## Data
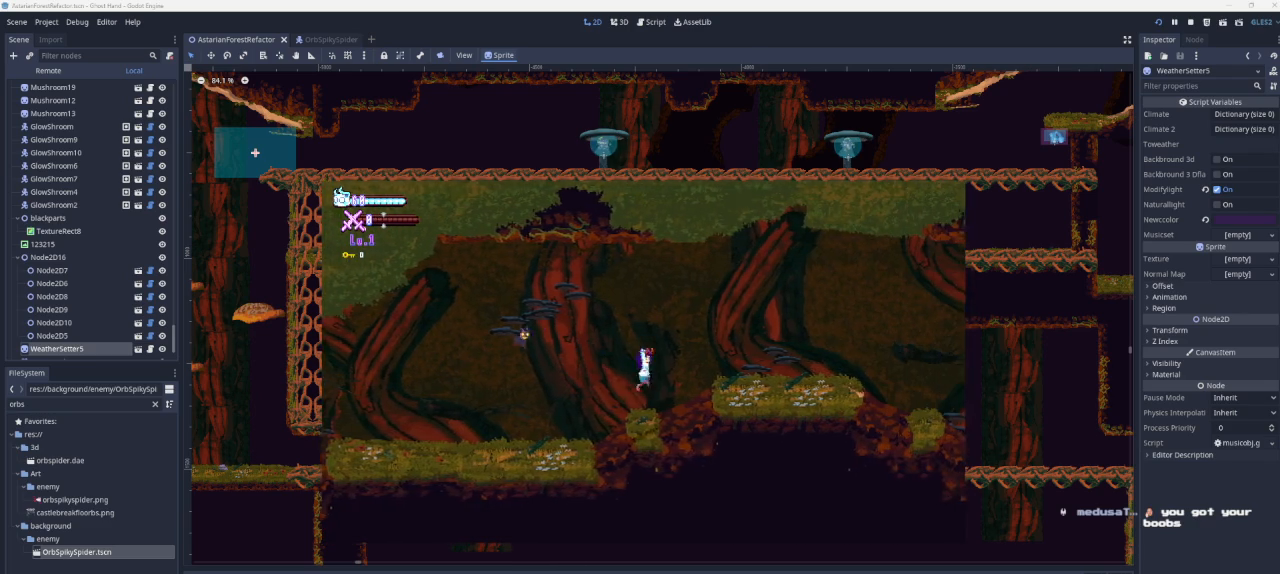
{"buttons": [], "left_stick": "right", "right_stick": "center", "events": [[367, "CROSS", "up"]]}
...
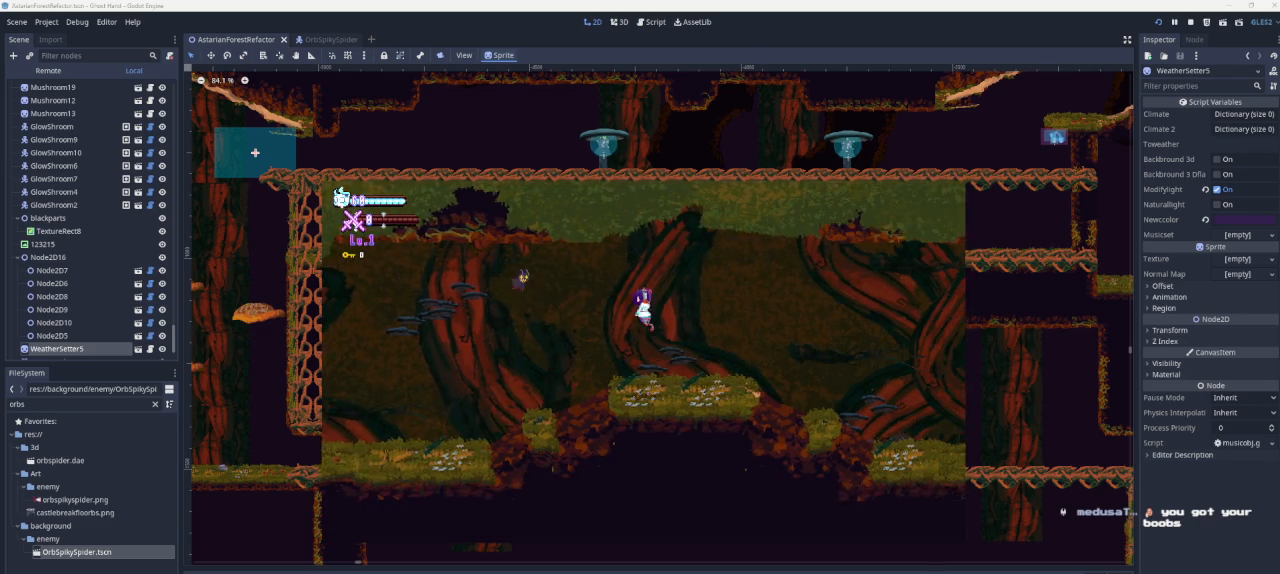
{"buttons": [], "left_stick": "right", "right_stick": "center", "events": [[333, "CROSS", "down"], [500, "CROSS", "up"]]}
---
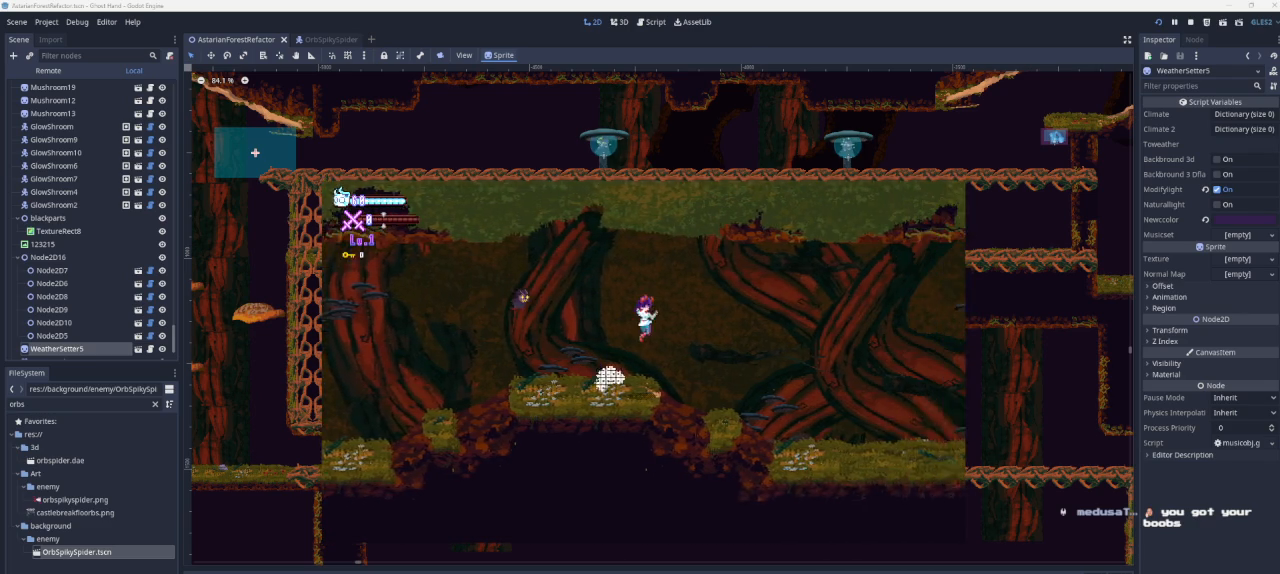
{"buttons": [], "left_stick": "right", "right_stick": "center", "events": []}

## Exercise
Using the records above, pull out each line where the word "CROSS" occurs.

## Solution to the exercise
{"buttons": [], "left_stick": "right", "right_stick": "center", "events": [[367, "CROSS", "up"]]}
{"buttons": [], "left_stick": "right", "right_stick": "center", "events": [[333, "CROSS", "down"], [500, "CROSS", "up"]]}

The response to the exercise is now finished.